Should the downside scenario materialize, the rapid decline in aggregate demand will call for a swift reduction in policy rates. Proper diagnosis and calibration of the monetary policy to achieve price stability require central banks to operate within their mandate. Central bank independence remains paramount for monetary and financial stability and economic growth, protecting the credibility of monetary policy and anchoring inflation expectations.

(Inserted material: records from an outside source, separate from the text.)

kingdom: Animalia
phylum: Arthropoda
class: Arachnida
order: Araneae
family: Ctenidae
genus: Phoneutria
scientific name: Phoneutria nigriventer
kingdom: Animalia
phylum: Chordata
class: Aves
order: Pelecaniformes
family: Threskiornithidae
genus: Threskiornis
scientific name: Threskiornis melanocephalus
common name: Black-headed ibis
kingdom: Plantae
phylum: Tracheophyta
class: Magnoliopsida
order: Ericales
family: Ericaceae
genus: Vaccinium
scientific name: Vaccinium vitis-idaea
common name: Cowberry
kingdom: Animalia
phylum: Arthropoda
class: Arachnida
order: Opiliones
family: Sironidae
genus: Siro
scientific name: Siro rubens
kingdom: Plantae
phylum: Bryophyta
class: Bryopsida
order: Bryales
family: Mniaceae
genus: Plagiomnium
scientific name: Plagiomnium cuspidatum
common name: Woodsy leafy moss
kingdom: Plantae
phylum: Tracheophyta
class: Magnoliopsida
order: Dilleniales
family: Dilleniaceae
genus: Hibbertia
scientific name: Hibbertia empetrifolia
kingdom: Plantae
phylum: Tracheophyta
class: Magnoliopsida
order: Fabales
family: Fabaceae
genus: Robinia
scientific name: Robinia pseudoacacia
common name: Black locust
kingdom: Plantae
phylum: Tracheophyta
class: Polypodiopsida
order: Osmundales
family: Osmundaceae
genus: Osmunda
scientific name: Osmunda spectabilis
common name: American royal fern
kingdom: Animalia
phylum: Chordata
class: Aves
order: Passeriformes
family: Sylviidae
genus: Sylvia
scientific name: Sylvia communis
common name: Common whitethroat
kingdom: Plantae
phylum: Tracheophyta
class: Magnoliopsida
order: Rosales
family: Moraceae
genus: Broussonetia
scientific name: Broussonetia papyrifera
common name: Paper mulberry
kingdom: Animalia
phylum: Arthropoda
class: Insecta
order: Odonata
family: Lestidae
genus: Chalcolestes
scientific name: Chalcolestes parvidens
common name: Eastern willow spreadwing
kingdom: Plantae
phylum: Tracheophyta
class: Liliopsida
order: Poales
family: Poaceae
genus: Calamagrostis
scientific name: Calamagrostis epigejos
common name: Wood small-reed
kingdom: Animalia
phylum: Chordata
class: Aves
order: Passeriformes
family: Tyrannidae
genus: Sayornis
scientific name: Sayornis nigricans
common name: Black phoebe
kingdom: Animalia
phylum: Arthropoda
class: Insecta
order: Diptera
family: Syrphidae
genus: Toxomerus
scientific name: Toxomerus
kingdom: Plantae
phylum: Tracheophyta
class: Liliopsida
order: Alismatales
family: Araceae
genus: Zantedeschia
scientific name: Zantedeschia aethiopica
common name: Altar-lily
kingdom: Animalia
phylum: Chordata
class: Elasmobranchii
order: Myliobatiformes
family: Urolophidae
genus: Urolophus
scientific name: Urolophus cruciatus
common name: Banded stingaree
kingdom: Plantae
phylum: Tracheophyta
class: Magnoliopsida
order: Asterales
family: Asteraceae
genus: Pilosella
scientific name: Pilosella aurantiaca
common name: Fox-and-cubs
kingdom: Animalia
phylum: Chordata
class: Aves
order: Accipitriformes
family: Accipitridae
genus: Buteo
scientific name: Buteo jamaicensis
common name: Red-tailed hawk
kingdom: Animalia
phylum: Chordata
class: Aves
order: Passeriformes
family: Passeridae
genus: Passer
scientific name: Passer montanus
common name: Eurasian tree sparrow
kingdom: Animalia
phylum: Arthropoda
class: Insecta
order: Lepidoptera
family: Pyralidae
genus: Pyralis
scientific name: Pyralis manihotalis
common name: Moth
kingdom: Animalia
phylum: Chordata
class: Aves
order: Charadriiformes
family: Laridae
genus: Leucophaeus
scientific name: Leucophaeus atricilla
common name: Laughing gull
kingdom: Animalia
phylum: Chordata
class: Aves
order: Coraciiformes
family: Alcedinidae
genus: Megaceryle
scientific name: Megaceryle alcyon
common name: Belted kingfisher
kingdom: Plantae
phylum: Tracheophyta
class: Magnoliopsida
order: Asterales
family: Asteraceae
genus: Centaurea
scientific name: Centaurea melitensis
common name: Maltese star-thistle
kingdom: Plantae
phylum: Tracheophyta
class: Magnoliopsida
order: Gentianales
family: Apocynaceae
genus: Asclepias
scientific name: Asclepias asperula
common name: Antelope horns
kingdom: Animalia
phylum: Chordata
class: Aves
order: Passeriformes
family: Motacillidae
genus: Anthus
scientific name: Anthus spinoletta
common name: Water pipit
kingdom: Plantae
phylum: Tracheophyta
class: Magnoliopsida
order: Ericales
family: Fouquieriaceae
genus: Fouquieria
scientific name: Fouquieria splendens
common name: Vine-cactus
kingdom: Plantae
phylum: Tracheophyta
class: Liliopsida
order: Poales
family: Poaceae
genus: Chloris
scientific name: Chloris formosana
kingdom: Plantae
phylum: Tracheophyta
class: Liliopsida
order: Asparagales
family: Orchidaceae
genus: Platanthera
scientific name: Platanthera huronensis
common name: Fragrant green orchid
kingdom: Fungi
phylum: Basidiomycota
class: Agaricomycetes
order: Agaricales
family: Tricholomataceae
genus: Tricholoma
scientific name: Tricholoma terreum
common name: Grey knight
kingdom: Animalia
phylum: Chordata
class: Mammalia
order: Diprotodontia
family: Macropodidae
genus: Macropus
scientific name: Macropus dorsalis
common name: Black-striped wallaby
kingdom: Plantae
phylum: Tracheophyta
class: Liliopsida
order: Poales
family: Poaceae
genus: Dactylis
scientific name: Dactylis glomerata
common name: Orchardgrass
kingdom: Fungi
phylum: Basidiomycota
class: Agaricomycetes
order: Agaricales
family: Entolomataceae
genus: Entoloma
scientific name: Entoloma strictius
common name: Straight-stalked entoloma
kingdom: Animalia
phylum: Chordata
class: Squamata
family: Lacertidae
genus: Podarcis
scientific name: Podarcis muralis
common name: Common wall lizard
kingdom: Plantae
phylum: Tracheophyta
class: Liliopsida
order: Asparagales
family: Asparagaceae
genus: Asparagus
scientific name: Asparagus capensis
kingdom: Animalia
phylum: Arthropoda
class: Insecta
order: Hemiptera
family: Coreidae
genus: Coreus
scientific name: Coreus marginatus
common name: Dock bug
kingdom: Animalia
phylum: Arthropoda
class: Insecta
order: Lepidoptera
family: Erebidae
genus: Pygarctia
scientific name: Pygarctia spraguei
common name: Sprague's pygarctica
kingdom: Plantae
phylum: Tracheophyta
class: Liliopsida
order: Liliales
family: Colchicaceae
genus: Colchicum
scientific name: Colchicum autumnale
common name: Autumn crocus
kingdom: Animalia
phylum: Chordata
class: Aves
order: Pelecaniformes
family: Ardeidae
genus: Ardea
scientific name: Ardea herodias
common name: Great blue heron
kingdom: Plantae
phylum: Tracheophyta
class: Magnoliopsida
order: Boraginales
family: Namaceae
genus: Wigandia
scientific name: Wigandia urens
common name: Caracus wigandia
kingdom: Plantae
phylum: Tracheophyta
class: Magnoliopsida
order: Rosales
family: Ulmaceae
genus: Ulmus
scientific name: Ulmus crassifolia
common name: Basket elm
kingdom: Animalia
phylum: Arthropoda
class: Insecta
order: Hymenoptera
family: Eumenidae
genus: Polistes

On the fiscal side, governments should renew efforts to reduce public debt and restore fiscal space where needed. AI’s uneven impact on workers is another important consideration. While innovation drives growth, it risks displacing jobs and depressing wages for certain segments of the workforce. Policies should focus on lowering barriers to adoption, helping workers to invest in the right skills, supporting job mobility through targeted programs, and maintaining competitive markets to facilitate entry and ensure that innovation benefits are broadly shared.

Global growth has been impressively resilient amid trade disruptions, but this masks underlying fragilities tied to the concentration of investment in the tech sector. The negative growth effects of trade disruptions are likely to accumulate over time. AI-driven investment offers transformative potential but also introduces financial and structural risks that demand vigilance. The challenge for policymakers and investors alike is to balance optimism with prudence, ensuring that today’s tech surge translates into sustainable, inclusive growth rather than another boom-bust cycle. This is especially relevant in an environment marked by intensifying geopolitical strains and growing threats to institutional frameworks, which make the implementation of sound policies more challenging.